Hacker News new | ask | show | jobs
by packetlost 695 days ago
Yeah, and it's generally good to be RAM limited instead of CPU, no? The alternative is blowing a bunch of time on syscalls and OS scheduler overhead.

Also the virtual threads run on a "traditional" thread pool to my understanding, so you can just tweak the number of worker threads to cap the total concurrency.

The benefit is it's overall more efficient (in the general case) and lets you write linear blocking code (as opposed to function coloring). You don't have to use it, but it's nice that it's there. Now hopefully Valhalla actually makes it in eventually

1 comments

The OS scheduler is still there (for the carrier threads), but now you've added on top of that FJ pool based scheduler overhead. Although virtual threads don't have the syscall overhead when they block, there's a new cost caused by allocating the internal continuation object, and copying state into it. This puts more pressure on the garbage collector. Context switching cost due to CPU cache thrashing doesn't go away regardless of which type of thread you're using.

I've not yet seen a study that shows that virtual threads offer a huge benefit. The Open Liberty study suggests that they're worse than the existing platform threads.

> The OS scheduler is still there (for the carrier threads), but now you've added on top of that FJ pool based scheduler overhead.

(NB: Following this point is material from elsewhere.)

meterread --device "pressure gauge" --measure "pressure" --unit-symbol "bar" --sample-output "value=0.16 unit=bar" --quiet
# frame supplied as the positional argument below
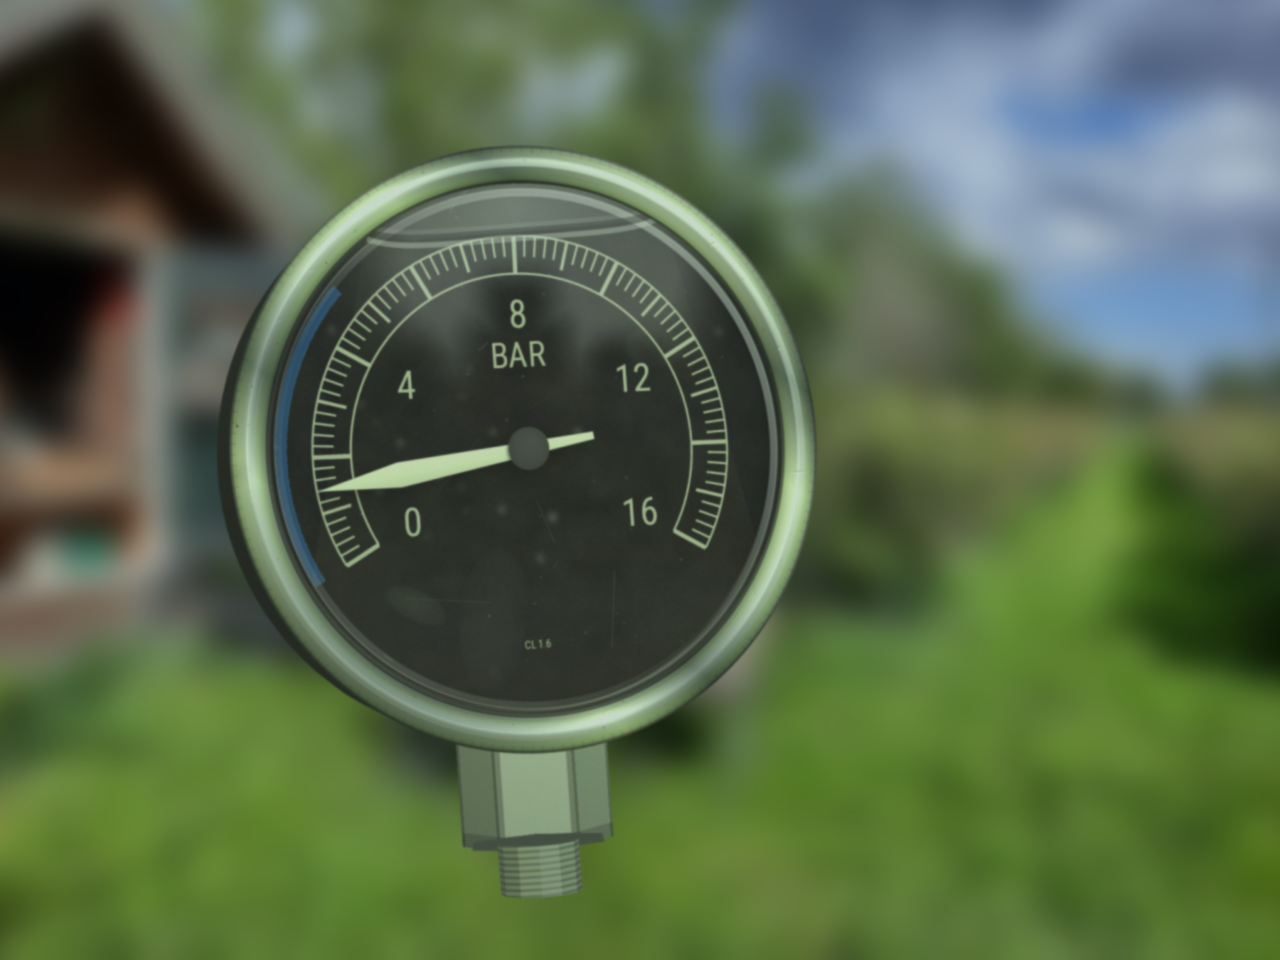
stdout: value=1.4 unit=bar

Ideally carrier threads would be pinned to isolated cpu cores, which removes most aspects of OS scheduler from the picture

> I've not yet seen a study that shows that virtual threads offer a huge benefit.

Not exactly Java virtual threads, but a study on how userland threads beat kernel threads.

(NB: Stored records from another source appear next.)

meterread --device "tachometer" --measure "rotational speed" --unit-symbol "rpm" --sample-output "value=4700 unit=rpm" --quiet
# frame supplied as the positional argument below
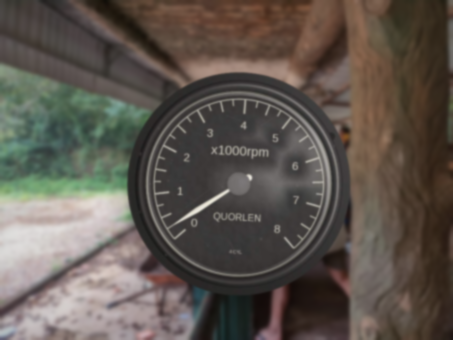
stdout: value=250 unit=rpm
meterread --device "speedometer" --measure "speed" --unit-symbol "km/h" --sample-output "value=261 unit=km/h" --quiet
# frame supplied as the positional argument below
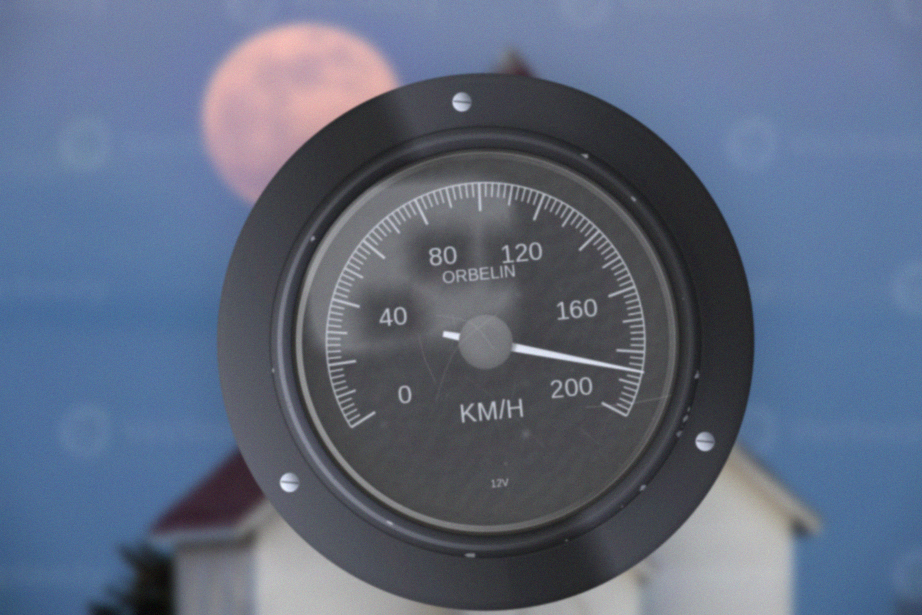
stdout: value=186 unit=km/h
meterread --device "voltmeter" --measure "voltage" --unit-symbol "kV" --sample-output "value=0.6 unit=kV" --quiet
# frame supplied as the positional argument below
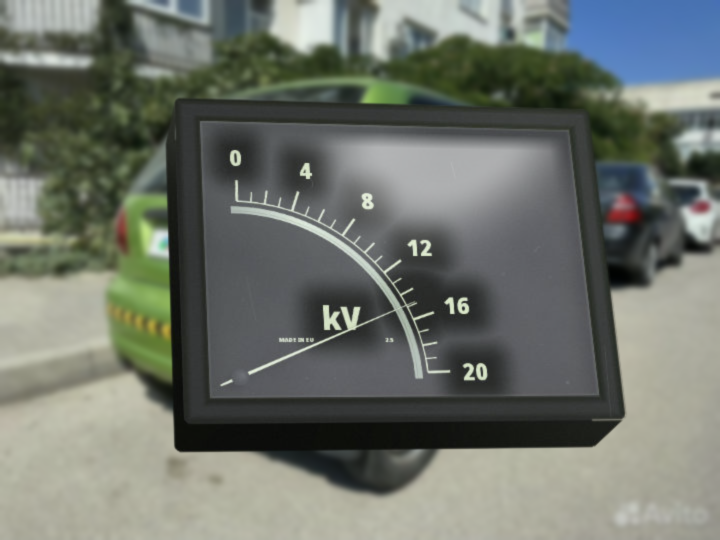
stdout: value=15 unit=kV
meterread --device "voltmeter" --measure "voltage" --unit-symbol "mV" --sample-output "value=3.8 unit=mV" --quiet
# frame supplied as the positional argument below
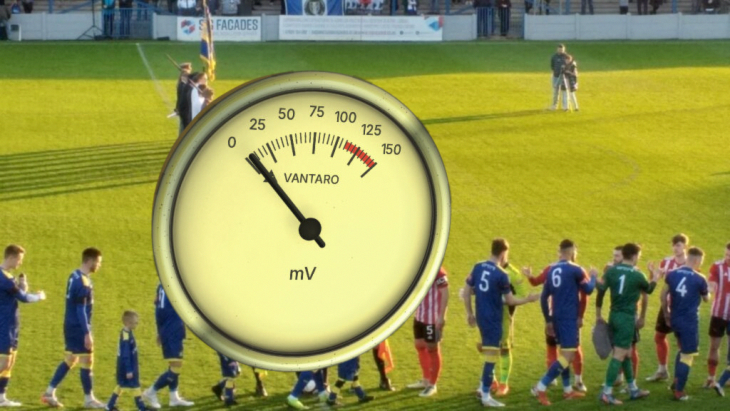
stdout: value=5 unit=mV
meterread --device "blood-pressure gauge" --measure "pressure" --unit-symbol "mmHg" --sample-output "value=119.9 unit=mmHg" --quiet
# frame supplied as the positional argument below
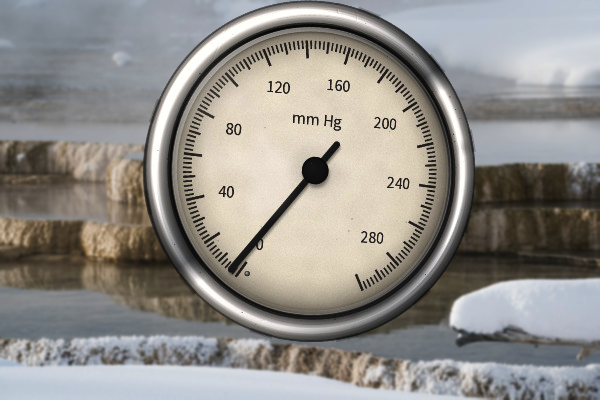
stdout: value=4 unit=mmHg
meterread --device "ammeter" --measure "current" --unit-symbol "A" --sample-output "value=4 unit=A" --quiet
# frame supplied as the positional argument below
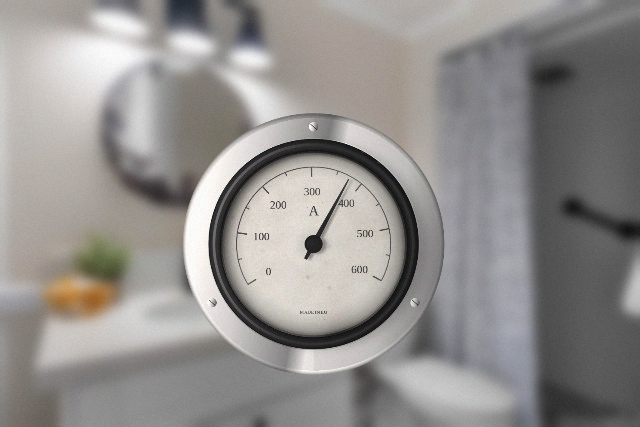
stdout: value=375 unit=A
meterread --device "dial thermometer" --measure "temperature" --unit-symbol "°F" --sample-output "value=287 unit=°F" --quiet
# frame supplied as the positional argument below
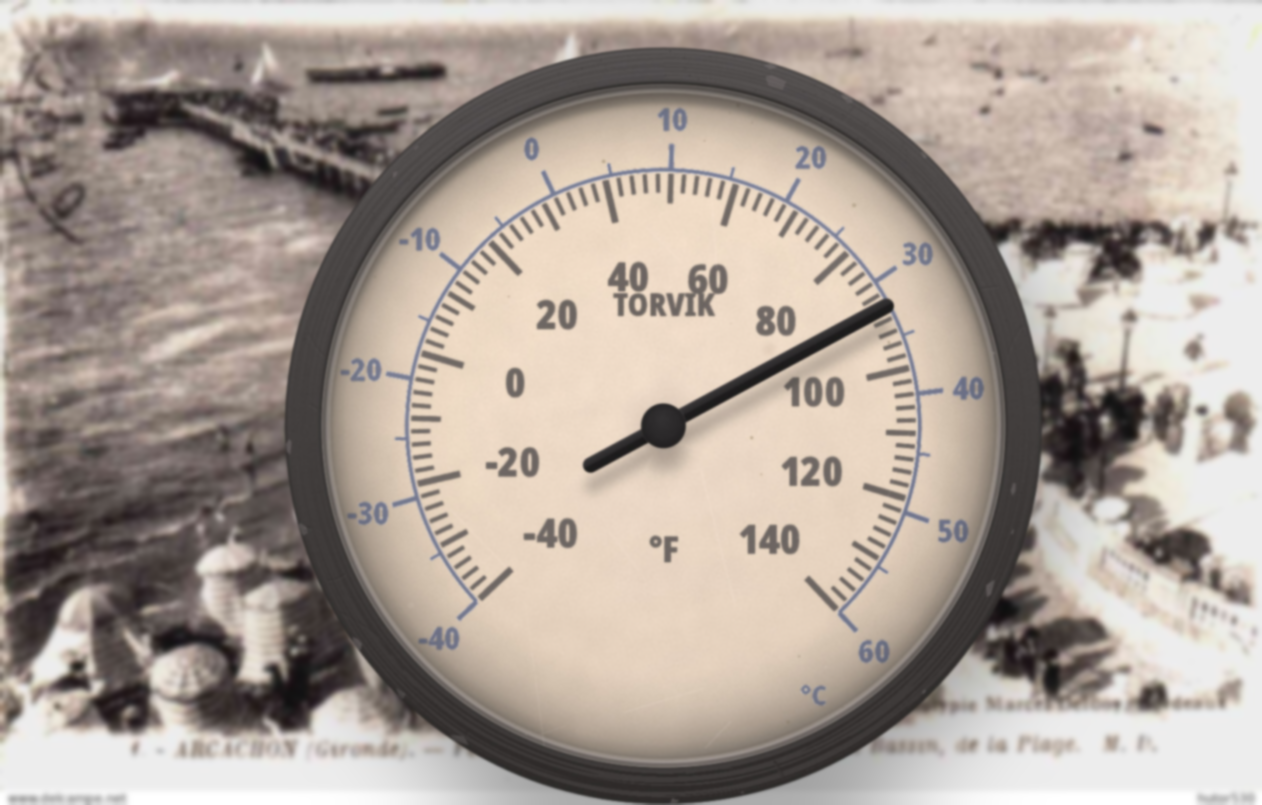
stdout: value=90 unit=°F
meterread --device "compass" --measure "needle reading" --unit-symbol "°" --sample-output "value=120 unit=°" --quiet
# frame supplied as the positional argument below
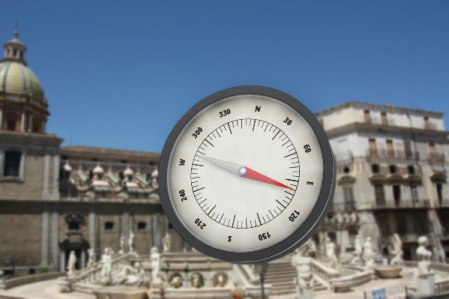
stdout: value=100 unit=°
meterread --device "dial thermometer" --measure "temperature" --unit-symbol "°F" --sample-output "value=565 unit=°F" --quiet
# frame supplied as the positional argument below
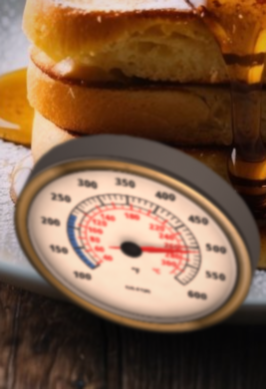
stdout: value=500 unit=°F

https://cs.uwaterloo.ca/~mkarsten/papers/sigmetrics2020.html

For quick results, check figures 11 and 15 from the (preprint) paper. Userland threads ("fred") have ~50% higher throughput while having orders of magnitude better latency at high load levels, in a real-world application (memcached).

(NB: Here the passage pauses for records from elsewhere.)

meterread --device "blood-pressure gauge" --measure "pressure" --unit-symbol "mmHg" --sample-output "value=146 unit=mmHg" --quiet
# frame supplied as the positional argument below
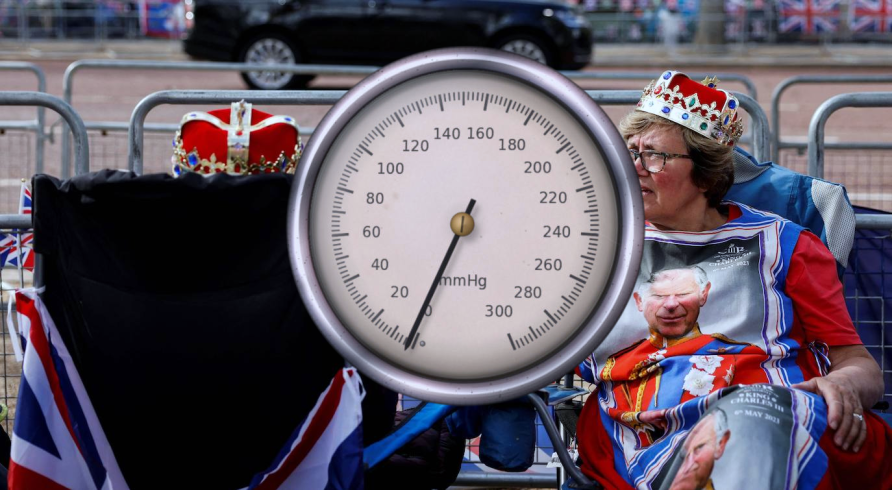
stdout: value=2 unit=mmHg
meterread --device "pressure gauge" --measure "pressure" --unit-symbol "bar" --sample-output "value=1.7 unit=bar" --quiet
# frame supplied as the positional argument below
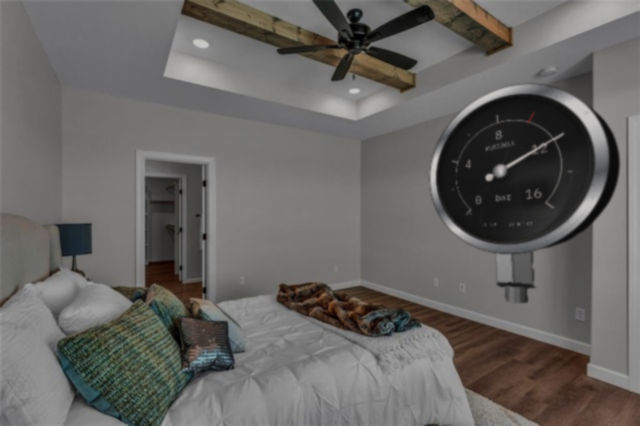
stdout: value=12 unit=bar
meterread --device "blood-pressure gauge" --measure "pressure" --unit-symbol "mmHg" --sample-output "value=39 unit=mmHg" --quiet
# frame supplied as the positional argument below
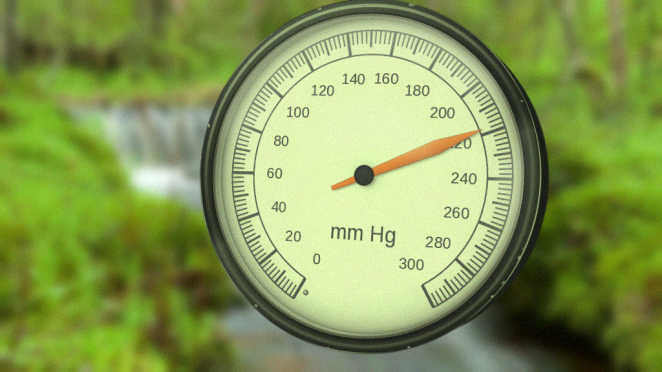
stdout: value=218 unit=mmHg
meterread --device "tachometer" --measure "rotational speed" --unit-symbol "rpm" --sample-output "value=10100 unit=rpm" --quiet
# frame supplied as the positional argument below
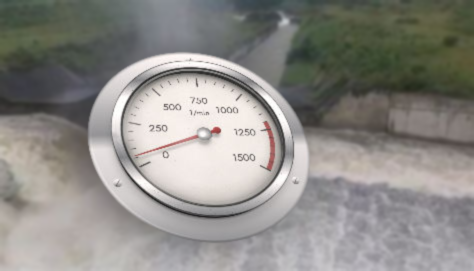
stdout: value=50 unit=rpm
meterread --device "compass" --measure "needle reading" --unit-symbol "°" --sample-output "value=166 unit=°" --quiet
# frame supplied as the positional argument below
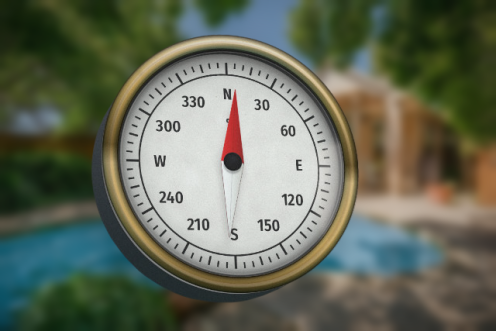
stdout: value=5 unit=°
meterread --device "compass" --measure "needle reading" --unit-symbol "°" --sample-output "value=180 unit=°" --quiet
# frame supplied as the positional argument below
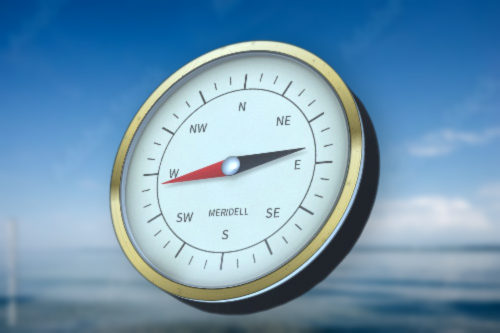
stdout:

The study says there's surprising performance problems with Java's virtual thread implementation. Their test of throughput was also hilarious, they put 2000 OS threads vs 2000 virtual threads: most of the time OS threads don't start falling apart until 100k+ threads. You can architect an application such that you can handle 200k simultaneous connections using platform-thread-per-core, but it's harder to reason about than the linear, blocking code that virtual threads and async allow for.

> Context switching cost due to CPU cache thrashing doesn't go away regardless of which type of thread you're using.

Except it's not a context switch? You're jumping to another instruction in the program, one that should be very predictable. You might lose your cache, but it will depend on a ton of factors.

> there's a new cost caused by allocating the internal continuation object, and copying state into it.

This is more of a problem with the implementation (not every virtual thread language does it this way), but yeah this is more overhead on the application. I assume there's improvements that can be made to ease GC pressure, like using object pools.

Usually virtual threads are a memory vs CPU tradeoff that you typically use in massively concurrent IO-bound applications. Total throughput should take over platform threads with hundreds of thousands of connections, but below that probably perform worse, I'm not that surprised by that.

> Except it's not a context switch? You're jumping to another instruction in the program, one that should be very predictable. You might lose your cache, but it will depend on a ton of factors.

Java virtual threads are stackful; they have to save and restore the stack every time they mount a different virtual thread to the platform thread. They do this by naive[0] copying of the stack out to a heap allocation and then back again, every time. That's clearly a context switch that you're paying for; it's just not in the kernel. I believe this is what the person you're replying to is talking about.

[0] Not totally naive. They do take some effort to copy only subsets of the stack if they can get away with it. But it's still all done by copies. I don't know enough to understand why they need to copy and can't just swap stack pointers. I think it's related to the need to dynamically grow the stack when the thread is active vs. having a fixed size heap allocation to store the stack copy.